А там, глядишь, и молодёжь встревает.
Мастятся отроки играючи обнять
отроковиц, пунцовых от смущенья.
Да-да, конечно, было то в апреле,
когда однажды вечером явился
солдатик к нам в истрёпанных обносках.
Я в нынешних мундирах ни бельмеса
не смыслю, да к тому же так затёрта
была его одёжка, что, наверно,
и спец не отгадал бы ни род войска,
ни звание, ни из каких краёв
беднягу занесли шальные ветры.
По говору он был не наш, похоже,
произносил слова, ну точно первоклассник,
который силится читать по букварю.
Мы вечерять уж было собирались,
как он в окошко постучал негромко.
Я даже наперво подумал - показалось.
Наружу выглянул и увидал его.
Впустили. Он сказал: "При-вет вам, лю-ди.

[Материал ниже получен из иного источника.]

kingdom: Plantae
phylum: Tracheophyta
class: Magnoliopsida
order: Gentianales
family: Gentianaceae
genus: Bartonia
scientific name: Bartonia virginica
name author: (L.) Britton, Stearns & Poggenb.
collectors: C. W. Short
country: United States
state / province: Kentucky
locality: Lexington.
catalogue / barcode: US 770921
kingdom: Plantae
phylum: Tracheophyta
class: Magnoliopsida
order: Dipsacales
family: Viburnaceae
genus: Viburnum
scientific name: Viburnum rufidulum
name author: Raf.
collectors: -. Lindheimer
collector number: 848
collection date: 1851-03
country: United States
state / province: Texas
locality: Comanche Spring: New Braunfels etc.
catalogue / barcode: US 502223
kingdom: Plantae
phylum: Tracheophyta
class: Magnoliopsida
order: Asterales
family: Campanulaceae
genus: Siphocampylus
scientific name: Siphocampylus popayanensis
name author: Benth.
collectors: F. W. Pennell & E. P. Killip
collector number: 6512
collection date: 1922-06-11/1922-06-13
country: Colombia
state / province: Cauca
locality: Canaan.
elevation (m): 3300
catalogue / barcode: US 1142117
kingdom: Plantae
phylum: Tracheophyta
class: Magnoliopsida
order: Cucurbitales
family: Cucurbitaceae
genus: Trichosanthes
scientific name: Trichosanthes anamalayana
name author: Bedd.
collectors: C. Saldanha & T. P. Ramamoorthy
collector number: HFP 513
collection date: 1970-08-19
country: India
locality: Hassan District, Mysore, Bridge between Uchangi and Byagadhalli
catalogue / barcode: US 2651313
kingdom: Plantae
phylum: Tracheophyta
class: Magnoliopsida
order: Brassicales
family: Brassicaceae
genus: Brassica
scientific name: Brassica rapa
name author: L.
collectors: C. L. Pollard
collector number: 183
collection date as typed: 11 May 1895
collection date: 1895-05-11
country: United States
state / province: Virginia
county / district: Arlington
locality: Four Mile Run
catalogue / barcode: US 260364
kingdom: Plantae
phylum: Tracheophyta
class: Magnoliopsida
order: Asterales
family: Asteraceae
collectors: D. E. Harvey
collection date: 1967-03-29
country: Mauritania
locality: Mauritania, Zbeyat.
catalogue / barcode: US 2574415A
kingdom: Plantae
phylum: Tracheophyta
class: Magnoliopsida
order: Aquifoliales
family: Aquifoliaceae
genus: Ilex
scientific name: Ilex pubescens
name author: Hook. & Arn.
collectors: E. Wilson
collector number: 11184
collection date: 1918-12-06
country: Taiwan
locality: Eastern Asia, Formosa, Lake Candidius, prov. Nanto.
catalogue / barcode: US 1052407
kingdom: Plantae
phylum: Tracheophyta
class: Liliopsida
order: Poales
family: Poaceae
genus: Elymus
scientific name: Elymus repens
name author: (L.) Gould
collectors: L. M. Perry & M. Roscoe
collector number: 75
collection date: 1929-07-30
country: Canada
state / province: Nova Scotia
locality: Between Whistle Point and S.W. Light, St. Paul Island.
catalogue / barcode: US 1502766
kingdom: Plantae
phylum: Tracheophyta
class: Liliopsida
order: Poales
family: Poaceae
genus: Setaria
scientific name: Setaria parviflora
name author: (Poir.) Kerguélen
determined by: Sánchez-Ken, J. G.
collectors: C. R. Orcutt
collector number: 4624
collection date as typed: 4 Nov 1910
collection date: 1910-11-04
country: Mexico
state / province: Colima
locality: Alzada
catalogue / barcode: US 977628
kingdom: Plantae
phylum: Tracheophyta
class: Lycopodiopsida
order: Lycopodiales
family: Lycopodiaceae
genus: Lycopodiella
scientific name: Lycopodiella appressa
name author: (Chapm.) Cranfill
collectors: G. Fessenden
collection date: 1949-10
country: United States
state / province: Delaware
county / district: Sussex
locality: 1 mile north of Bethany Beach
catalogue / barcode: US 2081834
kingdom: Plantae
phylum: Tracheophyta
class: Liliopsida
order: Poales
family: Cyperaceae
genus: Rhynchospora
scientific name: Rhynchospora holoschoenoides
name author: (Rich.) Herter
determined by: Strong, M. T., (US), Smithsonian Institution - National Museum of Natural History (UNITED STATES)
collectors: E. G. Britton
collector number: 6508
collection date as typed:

Мне бы умыть-ся и пере-кусить".
Мы не зовём гостей, но приголубим,
коль сами к нам пожалуют. За стол
сажаем их охотно, поим, кормим,
а некуда податься, так не гоним,
кров, угол и ночлег всегда даём.
Нехитрый ужин - хлеб да простоквашу -
жевал он не спеша, но с аппетитом.
Откушав, молвил: "Благо-дар-ствуйте, па-па-ша.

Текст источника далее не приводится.